**Work task**. Render the lines below as a numbered list, omitting blank lines. Leave the pictures out of the answer.
(Beginning of Dataset extract)
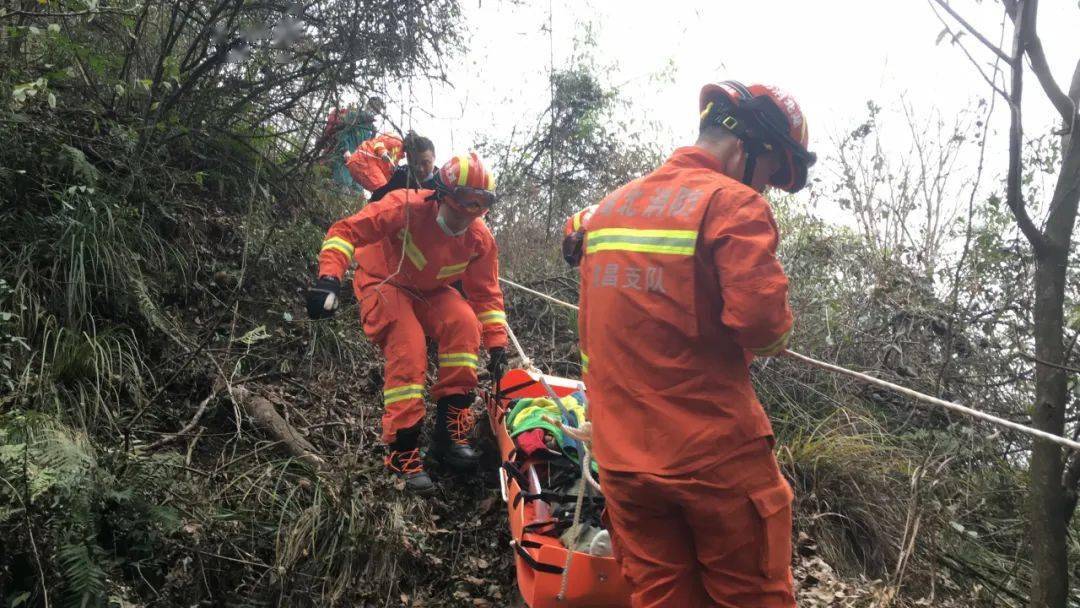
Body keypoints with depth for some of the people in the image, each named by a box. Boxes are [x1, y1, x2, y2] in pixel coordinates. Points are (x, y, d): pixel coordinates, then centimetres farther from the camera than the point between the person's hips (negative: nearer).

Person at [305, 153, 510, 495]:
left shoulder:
(End of Dataset extract)
**Solution for this exercise**.
1. Body keypoints with depth for some of the people in the image, each named by a box. Boxes are [x1, y1, x2, y2] in pixel coordinates. Points are (x, y, d): pixel coordinates, then centimetres farther from the camera than the point between the person's hips (negative: nearer).
2. Person at [305, 153, 510, 495]:
3. left shoulder:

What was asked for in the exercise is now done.